The University of Pennsylvania Health System has a mere 5GB in its Oracle-based data warehouse now. Its current loading rate is fast enough, said Brian Wells, chief technology officer at the Philadelphia-based health system. But Wells expects that over time, he will have to add more processing capacity to his Oracle server and to the systems that run IBM's ETL tools.
That's partly because of an expected increase in data volume. In addition, Wells said health system officials want to ensure that data is being made available in the warehouse no later than two days after it is created.
Kobielus said load rates of multiple terabytes per hour “are becoming the norm” for warehouses that store large volumes of event-based data, such as Web clickstream info or the call-detail records generated by telecommunications systems.
They can also be useful when companies need to populate new warehouses or data marts with historical information for quick-turnaround data-mining projects, Kobielus said.
But such uses are outside the mainstream of enterprise data warehousing, he added. According to Kobielus, most warehouses still store less than 10TB of data and only need “gigabytes per hour” load rates.
Independent database analyst Curt Monash made a similar point last December in a blog post about the performance claim made by Syncsort and Vertica. Monash acknowledged that data loading “is an increasingly nontrivial subject.” But in general, he contended, commercial databases “will provide most users with much more load speed than they actually need.”
Peter Schmidt is director of business intelligence at Centro LLC, a 100-employee online advertising services firm in Chicago. Centro has modest data-loading needs, but Schmidt has worked in BI for more than 20 years and has held jobs at companies with much greater storage needs, such as United Air Lines Inc. and OfficeMax Inc.

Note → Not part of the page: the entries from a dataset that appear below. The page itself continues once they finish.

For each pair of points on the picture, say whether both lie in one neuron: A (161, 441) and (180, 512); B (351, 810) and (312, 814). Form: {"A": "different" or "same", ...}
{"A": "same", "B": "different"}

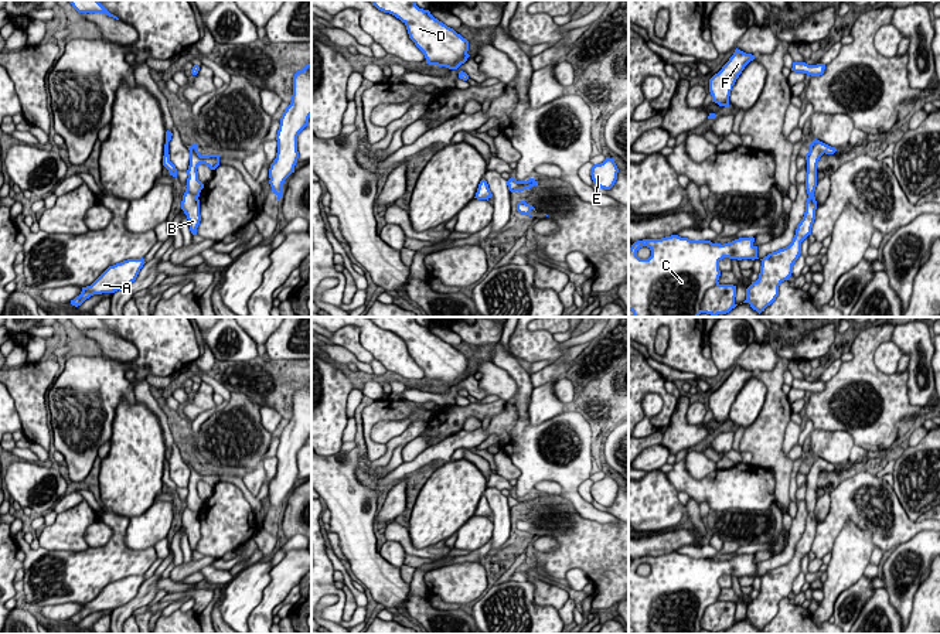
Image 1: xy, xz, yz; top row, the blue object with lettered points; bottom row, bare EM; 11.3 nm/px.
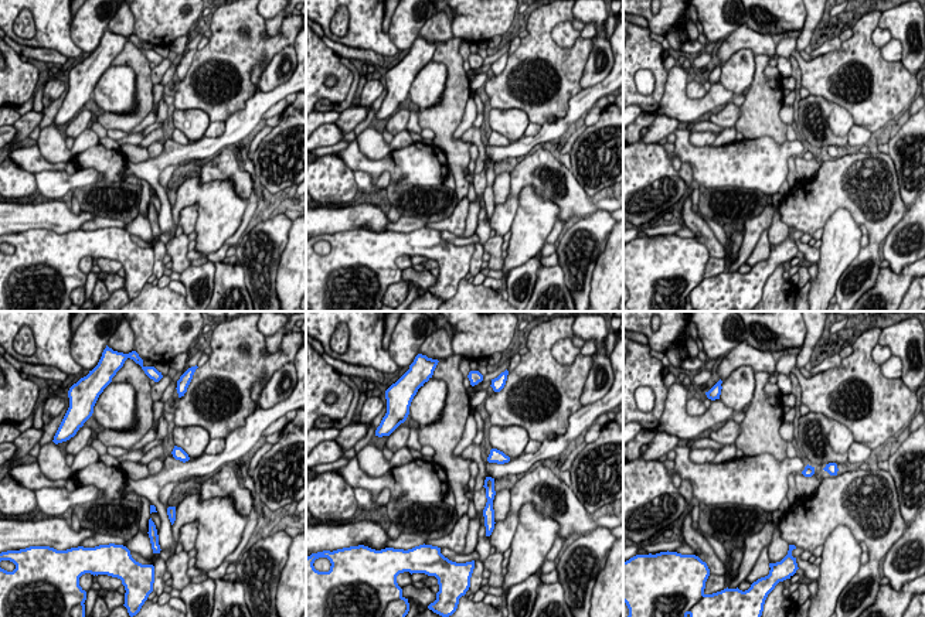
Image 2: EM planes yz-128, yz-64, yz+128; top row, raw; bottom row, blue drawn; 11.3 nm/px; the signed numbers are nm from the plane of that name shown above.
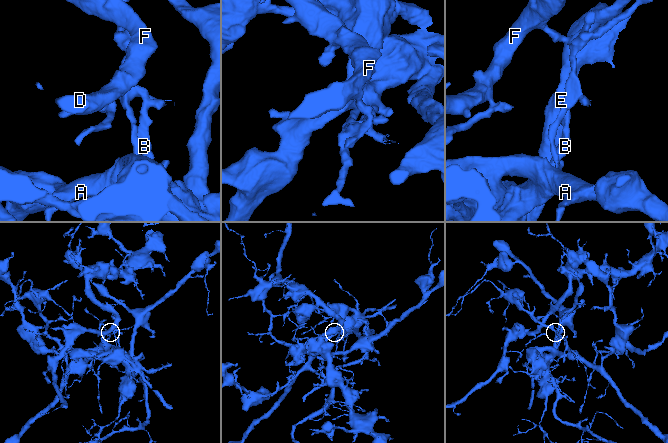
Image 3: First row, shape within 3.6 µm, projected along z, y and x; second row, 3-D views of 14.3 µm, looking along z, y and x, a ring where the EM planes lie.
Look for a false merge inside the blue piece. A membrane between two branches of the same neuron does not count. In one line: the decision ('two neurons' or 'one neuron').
two neurons

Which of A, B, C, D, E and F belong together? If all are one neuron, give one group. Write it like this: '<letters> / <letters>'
A B C E / D F

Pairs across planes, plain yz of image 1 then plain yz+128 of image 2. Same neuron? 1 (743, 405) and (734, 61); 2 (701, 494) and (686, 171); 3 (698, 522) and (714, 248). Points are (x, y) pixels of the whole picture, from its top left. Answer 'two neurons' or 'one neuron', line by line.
1: one neuron
2: two neurons
3: one neuron

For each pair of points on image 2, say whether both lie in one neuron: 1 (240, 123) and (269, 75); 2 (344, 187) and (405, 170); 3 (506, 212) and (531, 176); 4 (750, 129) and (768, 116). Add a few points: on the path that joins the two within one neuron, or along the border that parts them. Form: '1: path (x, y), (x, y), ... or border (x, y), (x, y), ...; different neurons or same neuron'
1: border (291, 77), (269, 91), (259, 91); different neurons
2: border (335, 153), (353, 171); different neurons
3: path (512, 203), (516, 188), (521, 183); same neuron
4: path (754, 125), (764, 116); same neuron

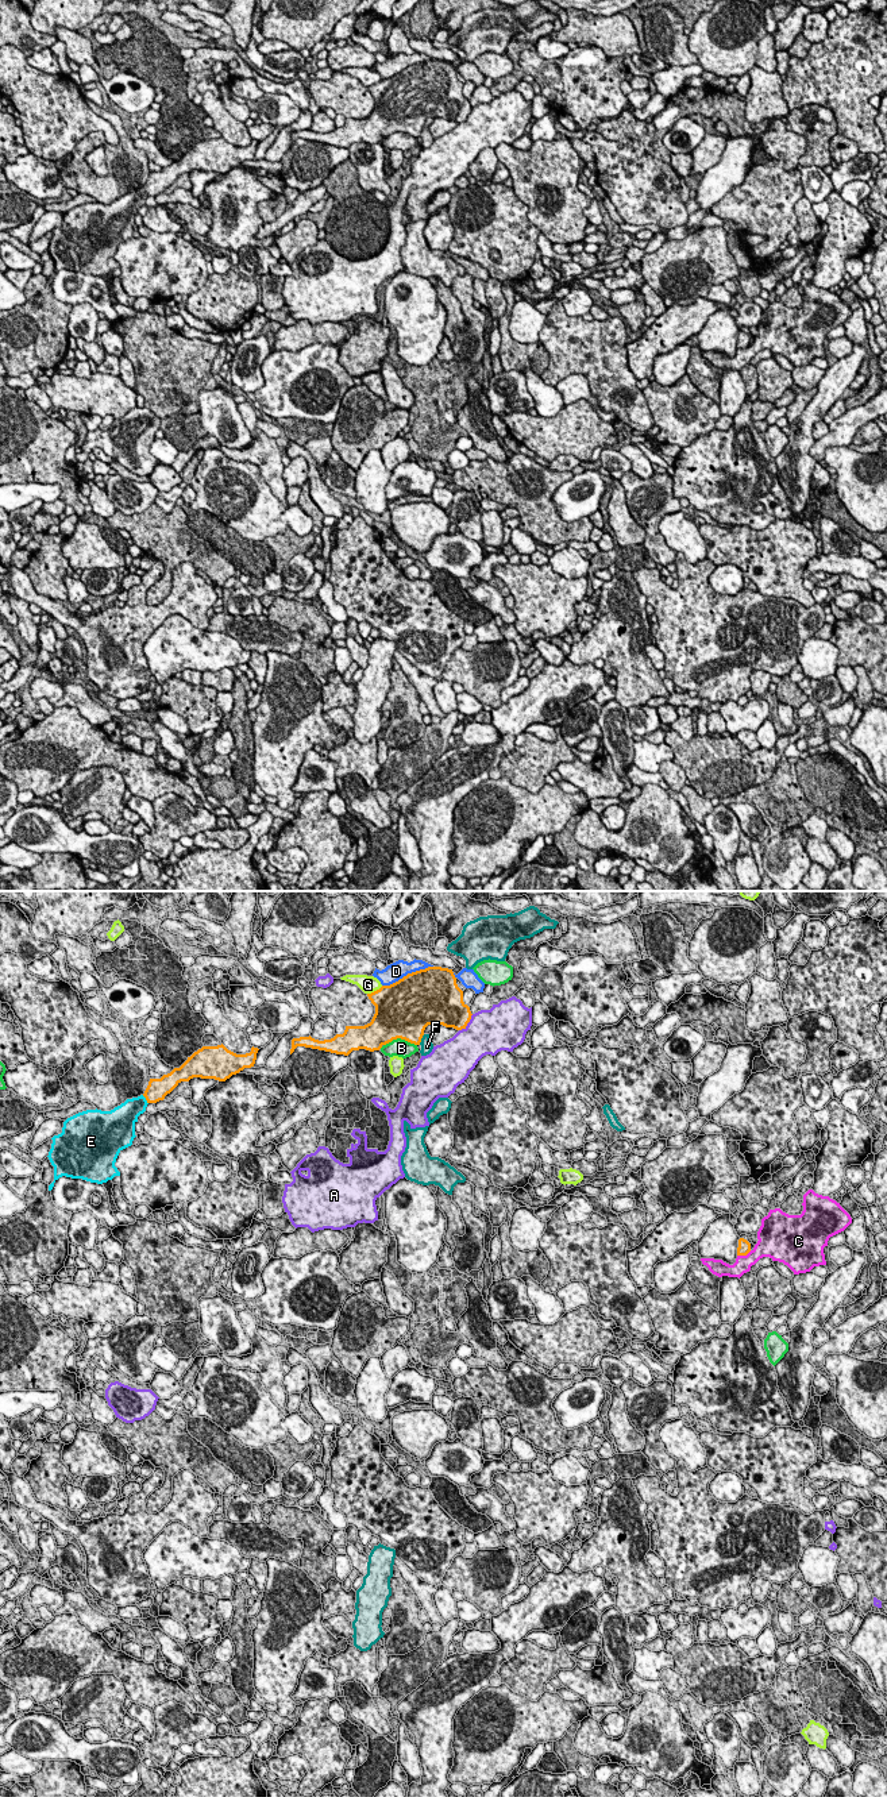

So, could Schmidt ever imagine needing an ETL tool that could load 4TB or more per hour? “No, not to that level,” he said. And, he noted, “the performance tests out there are never apples-to-apples [with real-world applications]. So what if you can bring in 11TB per hour but aren't transforming anything, just moving data from Point A to Point B?”
Even Teradata is skeptical about how broad the demand is for high-end loading tools. “Extreme data-load rates are irrelevant to most customer environments,” said Randy Lea, the vendor's vice president of products and services.
Most data warehousing systems, including Teradata's, can be configured to load multiple terabytes of data per hour, Lea said. But he cautioned that such systems are at risk of becoming unbalanced and performing badly in other areas, such as data reads and queries.
In addition, he said, “the current crop of 'gee whiz' data-loading boasts have little value because there are no benchmark standards.”
The latter issue is now being addressed by the Transaction Processing Performance Council, a benchmark development group known as the TPC. It formed an ETL benchmark subcommittee last November, and an initial meeting is scheduled for this month. That may at least enable BI users to see how vendors really stack up against each other when it comes to pressing the load pedal to the floor.